Any suggestions on methods to explore? Should I be changing how I approach the initial contour creation in the first place?
(but good to know about if you don't know)
I would suggest RANSAC, as I almost always do when you have a regression whose problem is not accuracy of the data, but numerous outliers. Even more when it is a linear regression (theoretically RANSAC works with any regression. But in practice, there are zillions of libraries with RANSAC applied to linear regression, and very few with more general models).
But in your case it is even simpler. You don't really need some random choosing of the points (well, that almost what I am about to do. But not completely random), since you know that the correct points are contiguous. So, you just have to choose a subsequence of your sequence of points that yield to the smallest error.
(Kåsa and Coope's method)
First of all, finding a circle from points is a linear problem.
You know that for each sample point (x,y), we should have
(x-x₀)² + (y-y₀)² = R²
That is
x² + x₀² - 2x.x₀ + y² + y₀² - 2y.y₀ - R² = 0
that is
2x₀·x + 2y₀·y + (R²-x₀²-y₀²)·1 = x²+y²
where x₀, y₀ and R are the unknown I am looking for, that is center and radius of the circle.
So all you have to find are 2 coefficient (α=2x₀ and β=2y₀), and an intercept (γ=R²-x₀²-y₀²), such as αx+βy+γ = x²+y². Which is just a linear regression problem, easily solvable by a Moore-Penrose inverse.

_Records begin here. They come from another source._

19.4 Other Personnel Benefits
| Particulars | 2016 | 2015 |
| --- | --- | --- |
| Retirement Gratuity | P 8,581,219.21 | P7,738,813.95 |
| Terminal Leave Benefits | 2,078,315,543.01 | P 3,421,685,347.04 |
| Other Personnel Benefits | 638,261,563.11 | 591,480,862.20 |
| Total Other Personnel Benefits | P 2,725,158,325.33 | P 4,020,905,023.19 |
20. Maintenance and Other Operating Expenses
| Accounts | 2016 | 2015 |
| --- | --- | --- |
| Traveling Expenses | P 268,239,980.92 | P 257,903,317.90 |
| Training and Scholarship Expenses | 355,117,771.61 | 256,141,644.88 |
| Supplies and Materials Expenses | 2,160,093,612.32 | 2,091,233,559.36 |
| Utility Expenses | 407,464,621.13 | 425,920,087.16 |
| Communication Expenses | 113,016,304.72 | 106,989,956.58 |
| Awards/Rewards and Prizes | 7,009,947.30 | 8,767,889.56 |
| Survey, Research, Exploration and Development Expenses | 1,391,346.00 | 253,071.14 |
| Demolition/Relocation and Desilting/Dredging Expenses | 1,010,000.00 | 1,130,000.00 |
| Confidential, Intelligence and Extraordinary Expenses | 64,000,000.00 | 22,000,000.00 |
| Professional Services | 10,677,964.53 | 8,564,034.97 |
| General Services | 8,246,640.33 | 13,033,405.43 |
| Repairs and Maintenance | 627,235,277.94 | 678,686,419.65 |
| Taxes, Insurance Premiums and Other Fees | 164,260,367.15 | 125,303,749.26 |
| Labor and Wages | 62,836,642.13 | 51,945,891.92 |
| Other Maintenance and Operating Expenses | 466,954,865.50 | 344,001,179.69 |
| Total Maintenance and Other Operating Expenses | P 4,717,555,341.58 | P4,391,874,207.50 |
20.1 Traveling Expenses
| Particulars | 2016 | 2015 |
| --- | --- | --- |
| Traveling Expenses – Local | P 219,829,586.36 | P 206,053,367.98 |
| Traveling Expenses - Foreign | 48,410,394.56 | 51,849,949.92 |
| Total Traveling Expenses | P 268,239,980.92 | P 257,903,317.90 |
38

So, if all your points were ok this code would find the circle
X=np.array([cnt[:,0,0],cnt[:,0,1],np.ones((len(cnt),))]).T # 3 columns of x, y and 1
Y=cnt[:,0,0]**2+cnt[:,0,1]**2 # column of x²+y²
# So we are looking for coefficient such as X@cf = Y. Which is done by Moore-Penrose
cf = np.linalg.inv(X.T@X)@X.T@Y # Those are our α, β, γ
# Now we just have to deduce x0, y0, R from that
x0 = cf[0]/2 # since α=2x₀
y0 = cf[1]/2 # since β=2y₀
R = np.sqrt(cf[2]+x0**2+y0**2) # Since γ=R²-x₀²-y₀²
But of course, it doesn't work, since most of the example points are not on the circle (from your image, one may believe that you have some 60% correct points, but in reality, the fractal nature of the shadow is such as it is more something like 15% correct points. 85% are the shadow border)
And a linear regression find a compromise between BS and correctness.

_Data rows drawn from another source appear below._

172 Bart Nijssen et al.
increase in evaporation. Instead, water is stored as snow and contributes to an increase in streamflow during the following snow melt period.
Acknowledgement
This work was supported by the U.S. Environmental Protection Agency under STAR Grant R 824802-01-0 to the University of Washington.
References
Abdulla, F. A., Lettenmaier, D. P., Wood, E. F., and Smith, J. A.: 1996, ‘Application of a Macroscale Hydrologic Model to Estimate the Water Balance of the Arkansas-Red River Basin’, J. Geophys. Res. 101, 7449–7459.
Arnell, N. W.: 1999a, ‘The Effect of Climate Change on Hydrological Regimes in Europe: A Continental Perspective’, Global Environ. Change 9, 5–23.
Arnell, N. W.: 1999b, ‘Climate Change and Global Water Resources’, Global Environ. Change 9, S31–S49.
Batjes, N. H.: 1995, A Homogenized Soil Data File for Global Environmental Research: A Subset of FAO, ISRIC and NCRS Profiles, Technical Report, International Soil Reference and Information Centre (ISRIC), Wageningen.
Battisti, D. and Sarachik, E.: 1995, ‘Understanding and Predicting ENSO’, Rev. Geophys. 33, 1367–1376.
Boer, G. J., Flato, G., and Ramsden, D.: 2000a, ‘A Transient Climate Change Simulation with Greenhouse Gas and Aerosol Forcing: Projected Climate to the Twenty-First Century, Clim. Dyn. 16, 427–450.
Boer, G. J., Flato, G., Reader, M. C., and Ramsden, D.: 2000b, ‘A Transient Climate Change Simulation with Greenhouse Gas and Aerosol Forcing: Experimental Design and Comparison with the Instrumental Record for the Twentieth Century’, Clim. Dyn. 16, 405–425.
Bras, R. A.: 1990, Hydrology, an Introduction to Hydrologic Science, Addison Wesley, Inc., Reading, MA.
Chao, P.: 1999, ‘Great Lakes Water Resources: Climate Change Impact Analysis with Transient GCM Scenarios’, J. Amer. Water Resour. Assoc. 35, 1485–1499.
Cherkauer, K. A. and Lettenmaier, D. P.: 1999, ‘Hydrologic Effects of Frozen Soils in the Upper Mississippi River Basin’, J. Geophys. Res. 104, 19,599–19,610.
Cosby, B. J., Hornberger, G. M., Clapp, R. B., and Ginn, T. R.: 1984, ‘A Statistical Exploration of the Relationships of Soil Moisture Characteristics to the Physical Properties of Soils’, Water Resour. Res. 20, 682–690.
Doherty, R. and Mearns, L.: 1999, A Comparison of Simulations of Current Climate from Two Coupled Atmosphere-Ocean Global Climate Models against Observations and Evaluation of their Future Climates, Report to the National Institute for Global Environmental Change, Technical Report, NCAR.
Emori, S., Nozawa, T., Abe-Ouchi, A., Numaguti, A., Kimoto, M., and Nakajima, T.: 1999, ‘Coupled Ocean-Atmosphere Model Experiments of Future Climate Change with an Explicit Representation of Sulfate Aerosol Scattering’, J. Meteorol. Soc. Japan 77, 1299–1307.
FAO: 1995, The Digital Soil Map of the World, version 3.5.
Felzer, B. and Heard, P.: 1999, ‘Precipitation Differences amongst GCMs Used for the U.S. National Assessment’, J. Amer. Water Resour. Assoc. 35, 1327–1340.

RANSAC algorithm try to find by trial an error a subset of points such as the number of points that are close to the model is big enough. Then increase the subset with all points close enough. Redo the regression.
What I do is almost that. Except that I don't need the increase part, nor really the random part. I just bet that there is a subset of W=500 consecutive points that fit well an arc of circle.

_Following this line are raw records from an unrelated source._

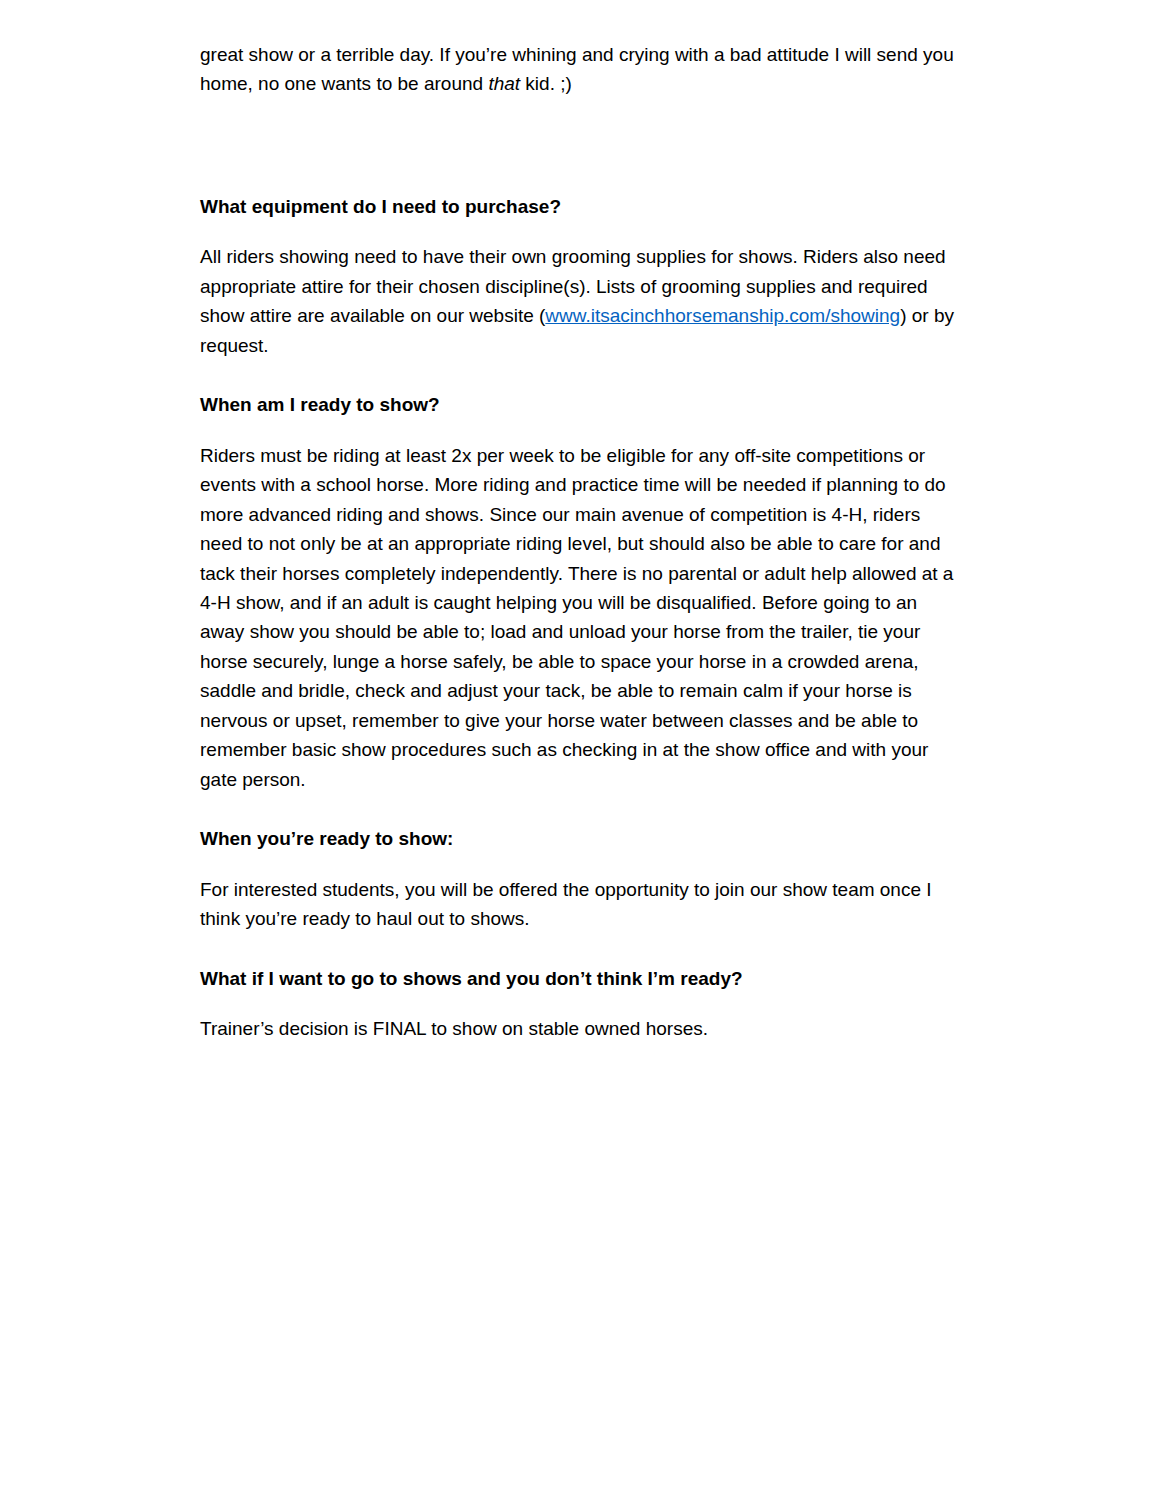great show or a terrible day. If you’re whining and crying with a bad attitude I will send you home, no one wants to be around that kid. ;)
What equipment do I need to purchase?
All riders showing need to have their own grooming supplies for shows. Riders also need appropriate attire for their chosen discipline(s). Lists of grooming supplies and required show attire are available on our website (www.itsacinchhorsemanship.com/showing) or by request.
When am I ready to show?
Riders must be riding at least 2x per week to be eligible for any off-site competitions or events with a school horse. More riding and practice time will be needed if planning to do more advanced riding and shows. Since our main avenue of competition is 4-H, riders need to not only be at an appropriate riding level, but should also be able to care for and tack their horses completely independently. There is no parental or adult help allowed at a 4-H show, and if an adult is caught helping you will be disqualified. Before going to an away show you should be able to; load and unload your horse from the trailer, tie your horse securely, lunge a horse safely, be able to space your horse in a crowded arena, saddle and bridle, check and adjust your tack, be able to remain calm if your horse is nervous or upset, remember to give your horse water between classes and be able to remember basic show procedures such as checking in at the show office and with your gate person.
When you’re ready to show:
For interested students, you will be offered the opportunity to join our show team once I think you’re ready to haul out to shows.
What if I want to go to shows and you don’t think I’m ready?
Trainer’s decision is FINAL to show on stable owned horses.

W=500 # Number of consecutive points that may be on the circle
results=[]
for i in range(0, len(cnt)-W, 50):
    # Subset
    XX=X[i:i+W]
    YY=Y[i:i+W]
    # Same as before, on subset
    cf=np.linalg.inv(XX.T@XX)@XX.T@YY
    x0=cf[0]/2
    y0=cf[1]/2
    R=np.sqrt(cf[2]+x0**2+y0**2)
    # Error computation
    rmse = ((np.sqrt(((XX[:,:2]-[x0,y0])**2).sum(axis=1))-R)**2).mean() # RMSE
    results.append([x0,y0,R,rmse])
results=np.array(results)
bestI = np.argmin(results[:,3])
x0,y0,R=results[bestI, :3]

See how we can't barely see the green point, except in the shadow border (because the circle is almost perfect — and my screenshot lowres :D)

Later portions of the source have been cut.